↓↓↓
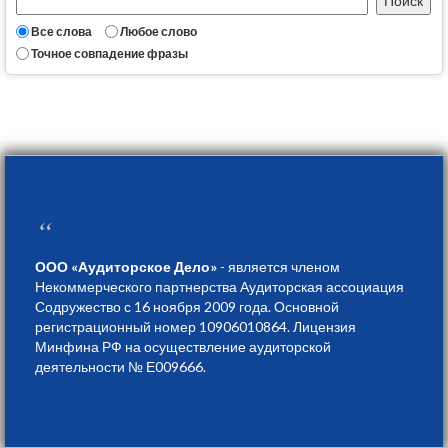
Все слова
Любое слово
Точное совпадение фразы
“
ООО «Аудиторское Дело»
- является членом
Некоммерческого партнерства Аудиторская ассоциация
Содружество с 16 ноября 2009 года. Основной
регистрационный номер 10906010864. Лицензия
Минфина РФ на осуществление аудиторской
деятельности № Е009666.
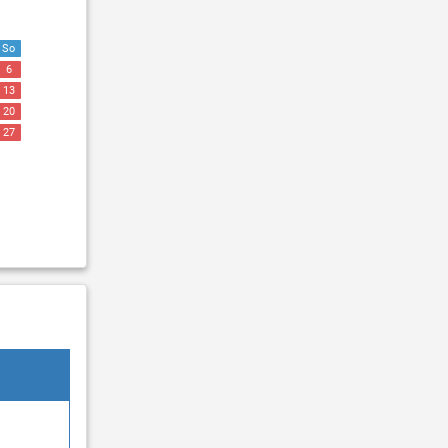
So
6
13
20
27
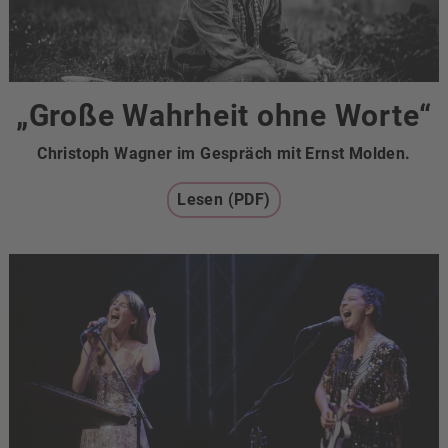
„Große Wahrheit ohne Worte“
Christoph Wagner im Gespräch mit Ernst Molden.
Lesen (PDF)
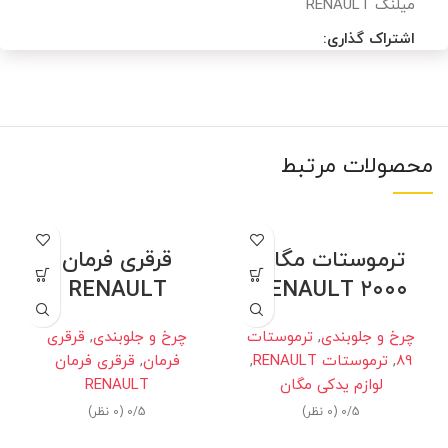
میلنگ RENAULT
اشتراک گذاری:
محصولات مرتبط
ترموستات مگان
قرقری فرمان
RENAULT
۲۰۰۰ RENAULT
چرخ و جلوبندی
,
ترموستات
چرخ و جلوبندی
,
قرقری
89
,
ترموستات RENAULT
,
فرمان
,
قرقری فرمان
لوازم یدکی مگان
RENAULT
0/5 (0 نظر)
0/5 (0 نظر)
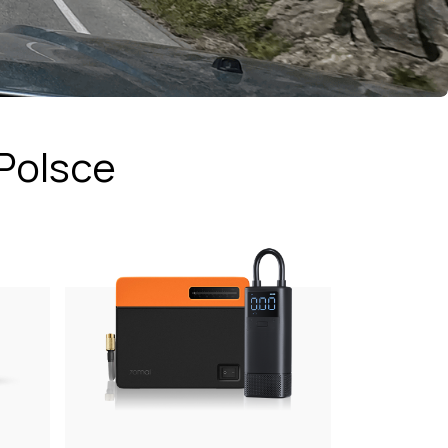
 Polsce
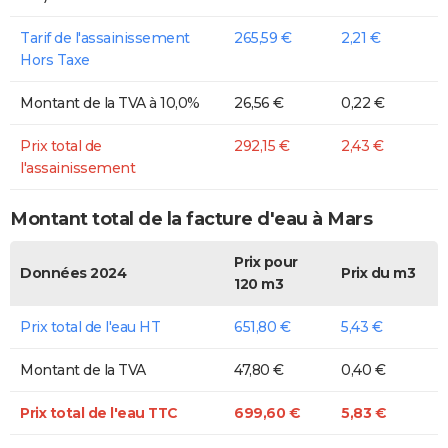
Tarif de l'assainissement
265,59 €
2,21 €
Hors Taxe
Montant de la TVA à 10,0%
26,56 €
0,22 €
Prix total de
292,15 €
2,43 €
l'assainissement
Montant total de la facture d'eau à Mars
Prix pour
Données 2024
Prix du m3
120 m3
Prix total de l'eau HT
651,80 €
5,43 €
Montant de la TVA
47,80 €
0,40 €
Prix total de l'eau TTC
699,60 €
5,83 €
↑↑↑
↓↓↓
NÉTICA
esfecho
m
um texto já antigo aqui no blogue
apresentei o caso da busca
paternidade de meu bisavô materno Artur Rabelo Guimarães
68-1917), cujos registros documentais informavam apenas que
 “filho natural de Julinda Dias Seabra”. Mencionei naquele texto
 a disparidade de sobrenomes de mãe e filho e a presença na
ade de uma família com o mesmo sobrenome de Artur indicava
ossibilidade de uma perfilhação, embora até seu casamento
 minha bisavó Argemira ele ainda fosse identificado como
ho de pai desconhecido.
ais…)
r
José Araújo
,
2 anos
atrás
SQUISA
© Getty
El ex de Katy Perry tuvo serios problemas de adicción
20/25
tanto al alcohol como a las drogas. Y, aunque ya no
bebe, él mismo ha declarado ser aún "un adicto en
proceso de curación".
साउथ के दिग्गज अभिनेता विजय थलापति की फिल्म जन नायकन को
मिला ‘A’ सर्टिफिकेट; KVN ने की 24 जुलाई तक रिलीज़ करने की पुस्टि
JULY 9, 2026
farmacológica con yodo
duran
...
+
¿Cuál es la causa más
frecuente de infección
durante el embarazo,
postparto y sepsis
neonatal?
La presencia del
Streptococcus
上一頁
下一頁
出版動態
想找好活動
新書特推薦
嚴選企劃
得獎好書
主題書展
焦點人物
↑↑↑
↓↓↓
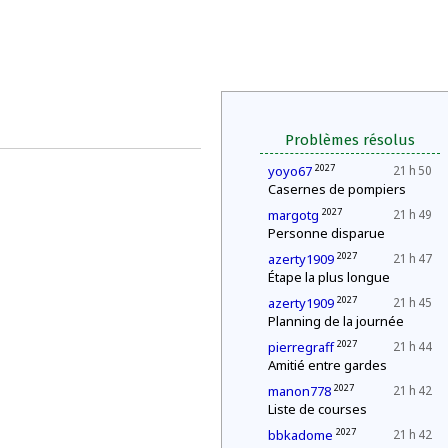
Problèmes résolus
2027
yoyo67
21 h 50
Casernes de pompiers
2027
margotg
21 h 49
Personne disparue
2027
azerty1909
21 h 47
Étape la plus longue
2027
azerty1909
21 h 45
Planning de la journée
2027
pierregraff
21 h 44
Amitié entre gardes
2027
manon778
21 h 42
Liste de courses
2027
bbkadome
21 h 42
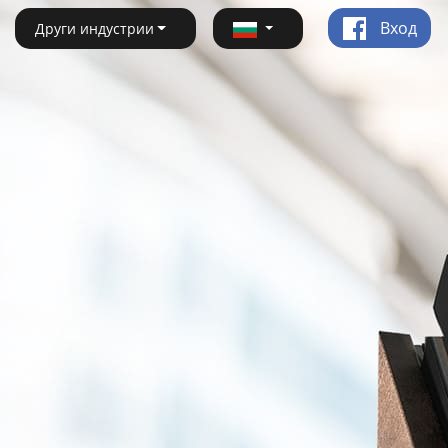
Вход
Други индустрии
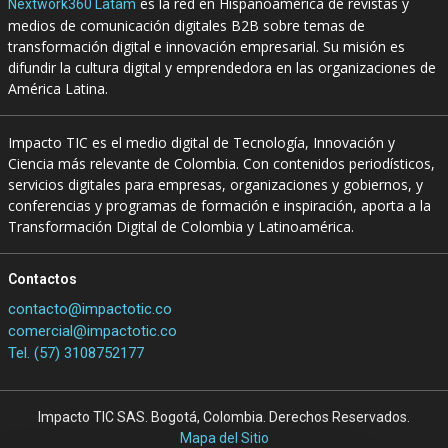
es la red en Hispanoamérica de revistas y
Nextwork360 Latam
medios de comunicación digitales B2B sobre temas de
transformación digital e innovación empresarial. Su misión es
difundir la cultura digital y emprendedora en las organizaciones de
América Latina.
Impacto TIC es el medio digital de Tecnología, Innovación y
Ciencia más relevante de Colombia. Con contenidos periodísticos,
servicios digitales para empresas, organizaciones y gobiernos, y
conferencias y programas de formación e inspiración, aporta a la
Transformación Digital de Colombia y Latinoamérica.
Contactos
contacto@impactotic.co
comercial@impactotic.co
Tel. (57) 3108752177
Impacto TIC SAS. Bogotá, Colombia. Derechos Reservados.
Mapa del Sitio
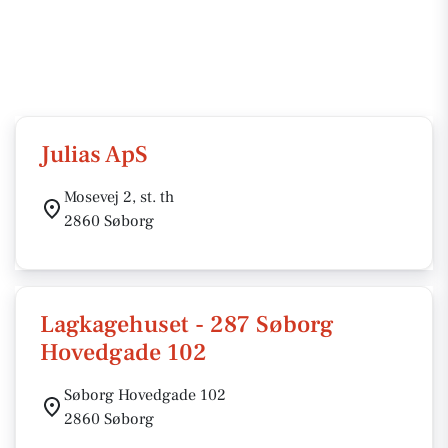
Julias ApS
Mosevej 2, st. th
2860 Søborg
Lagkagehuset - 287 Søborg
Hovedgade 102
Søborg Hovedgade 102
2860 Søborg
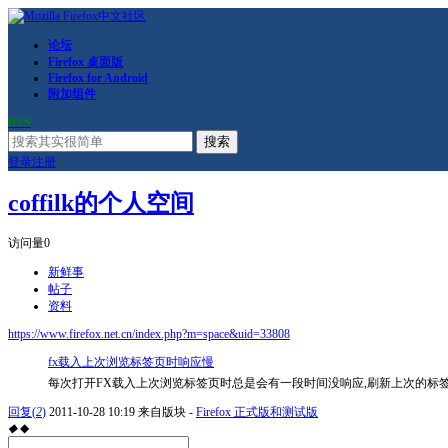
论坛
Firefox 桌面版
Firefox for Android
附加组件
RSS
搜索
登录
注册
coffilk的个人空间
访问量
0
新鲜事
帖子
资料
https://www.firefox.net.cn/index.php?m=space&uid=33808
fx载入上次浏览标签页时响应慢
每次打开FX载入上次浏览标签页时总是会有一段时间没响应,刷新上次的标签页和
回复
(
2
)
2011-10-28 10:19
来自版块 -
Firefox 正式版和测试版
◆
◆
↑↑↑
> Written task:
Filter the data above, keeping only lines that include the string "Søborg".

> Answer box:
2860 Søborg
Lagkagehuset - 287 Søborg
Søborg Hovedgade 102
2860 Søborg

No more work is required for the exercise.